Although High Speed Steel (HSS) won’t become as sharp as plain high-carbon steel, and takes more time to sharpen using a grinder and diamond plates, when you need to cut or trim the hard abrasive materials listed above, these blades will keep clippin’ without chippin’ when a standard chisel would be turned into an expensive gasket scraper. Also, one can quickly repair the damaged edge on an HSS chisel with a bench grinder or angle head grinder of the sort found on any construction jobsite without burning or softening the steel, a handy feature indeed.
HSS oiirenomi are hardened using special processes that leave the metal bright instead of creating the black oxide skin typical of standard high-carbon steel blades, an appearance some people find attractive.
Before I tried my first HSS oiirenomi, I kept a couple of old plastic-handled steel-cap Stanley chisels in my toolkit as “beaters” for cutting gritty, abrasive materials.

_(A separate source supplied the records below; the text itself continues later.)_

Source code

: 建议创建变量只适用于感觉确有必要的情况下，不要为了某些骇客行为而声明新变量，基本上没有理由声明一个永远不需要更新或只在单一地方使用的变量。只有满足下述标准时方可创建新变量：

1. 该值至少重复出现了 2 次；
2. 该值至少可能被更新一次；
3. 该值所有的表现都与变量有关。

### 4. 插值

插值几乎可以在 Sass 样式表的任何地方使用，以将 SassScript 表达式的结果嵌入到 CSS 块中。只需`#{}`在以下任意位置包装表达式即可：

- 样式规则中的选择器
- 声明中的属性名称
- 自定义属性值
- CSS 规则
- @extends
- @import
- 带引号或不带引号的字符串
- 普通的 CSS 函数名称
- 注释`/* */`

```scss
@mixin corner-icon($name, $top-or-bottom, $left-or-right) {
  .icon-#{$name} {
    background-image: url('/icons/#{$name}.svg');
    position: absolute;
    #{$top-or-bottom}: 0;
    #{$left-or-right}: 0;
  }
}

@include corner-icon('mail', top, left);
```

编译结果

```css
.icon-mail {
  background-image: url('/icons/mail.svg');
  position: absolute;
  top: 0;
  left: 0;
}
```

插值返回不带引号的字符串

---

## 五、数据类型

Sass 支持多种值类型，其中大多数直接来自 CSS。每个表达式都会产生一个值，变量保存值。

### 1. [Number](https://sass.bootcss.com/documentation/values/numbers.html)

They were soft and instantly dulled, but their edges would dent instead of chipping and were easily repaired. Poor things; some days they ended up looking more like rounded-over wide-blade screwdrivers than wood chisels. HSS chisels are just the ticket for this kind of brutal work.
The chisel pictured above was manufactured by Mr. Usui Yoshio under his brand “Sukemaru” (助丸). He is the fourth generation in this long line of famous blacksmiths.
The blade is one-piece of high-speed steel, not laminated high-carbon steel. The neck, however, is a softer, more malleable stainless steel which adds toughness to the tool while reducing costs.
Interestingly, the blade and neck are not welded together, but are connected by spinning the neck at high speed and forcing it against the stationary blade fusing the two components together more securely than is possible by welding. An amazing sight to see. High-level mechanical engineering going on here, boys and germs.
Standard widths for high-speed steel oiirenomi are 3mm, 6mm, 9mm, 12mm, 15mm, 18mm, 21mm, 24mm, 30mm, 36mm, and 42mm.